Believe it or not, some companies are stuck in the past, using paper for everything. If they get told that its a good idea to move into computers by the richest man in the world, they might jump into the mix (and the resident techies at their organization might just steer them towards Linux or some other alternative).
Just my $0.02
Aric Guite
One thing's for sure: The Road Ahead has got to be the worst book I've read in quite a while. Gathering popular knowledge and other people's ideas about the Net's evolution and future, slapping it all together and labeling it as vision, perhaps hoping that Gates' reputation will keep people from realizing what it's all about and disregarding the book as what it is: hype.
...why the (admittedly smaller) article that followed the one about the book wasn't mentioned. Using quotes from Gates' own book as evidence, Time called out the signs that MSFT could be dying - and that Gates himself has become a public oxymoron.
hmm...
"It takes a certain amount of shamelessness to be a monomaniac billionaire dwarf."... On the other hand, it takes a certain amount of shamelessness, arrogance, and lack of insight to write an article with less insight than a microsoft ad in an attempt to satisfy one's own self-importance.
Bill Gates may be an arrogant, visionless, competetive bastard, but he has accomplished what he wants if his goal in life is to become incredibly wealthy and get attention from a great deal of people. This article has a tone of jealousy... does Katz secretly envy Bill for getting the attention he would like?
Perhaps a vapid account of Bill Gates' shortcomings is almost as bad as a vapid account of his successes?
I am *not* an Atomic Playboy, but I *am* a cheese-eating surrender-monkey!
Have you actually read the article in Time? Yes, it includes 4 pages containing print directly copied from the book.
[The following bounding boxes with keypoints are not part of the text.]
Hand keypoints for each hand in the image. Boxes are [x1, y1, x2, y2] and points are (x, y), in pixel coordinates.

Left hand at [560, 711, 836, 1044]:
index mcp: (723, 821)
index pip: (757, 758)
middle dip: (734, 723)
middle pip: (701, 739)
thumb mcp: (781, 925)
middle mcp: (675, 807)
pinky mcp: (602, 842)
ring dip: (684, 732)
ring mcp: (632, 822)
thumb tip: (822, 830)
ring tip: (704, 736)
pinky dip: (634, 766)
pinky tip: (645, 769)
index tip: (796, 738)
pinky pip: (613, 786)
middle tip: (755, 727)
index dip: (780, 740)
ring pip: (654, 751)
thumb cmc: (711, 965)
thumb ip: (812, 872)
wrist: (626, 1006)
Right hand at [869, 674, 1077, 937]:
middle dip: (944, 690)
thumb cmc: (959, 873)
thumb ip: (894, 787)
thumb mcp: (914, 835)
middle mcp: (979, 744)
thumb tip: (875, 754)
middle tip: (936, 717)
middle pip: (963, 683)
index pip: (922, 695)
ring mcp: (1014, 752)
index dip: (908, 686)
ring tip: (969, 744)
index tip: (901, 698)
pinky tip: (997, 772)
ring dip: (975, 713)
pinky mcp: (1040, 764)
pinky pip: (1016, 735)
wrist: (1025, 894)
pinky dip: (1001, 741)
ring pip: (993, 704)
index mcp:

But in the last pages of the article, it reports how 'Bill the billionaire' should try listening more to 'Bill the author'. Apparently when the government first presented its case to MS back in 95 Bill refused to even look at the report. It certainly wasn't propoganda, and the smirking picture of Bill made the hair on my Mothers back stand on end.
try to make ends meet, you're a slave to money, then you die
I'd like to express an opinion which may be in the minority. All posts would hold significantly more interest if they did not degenerate into flames.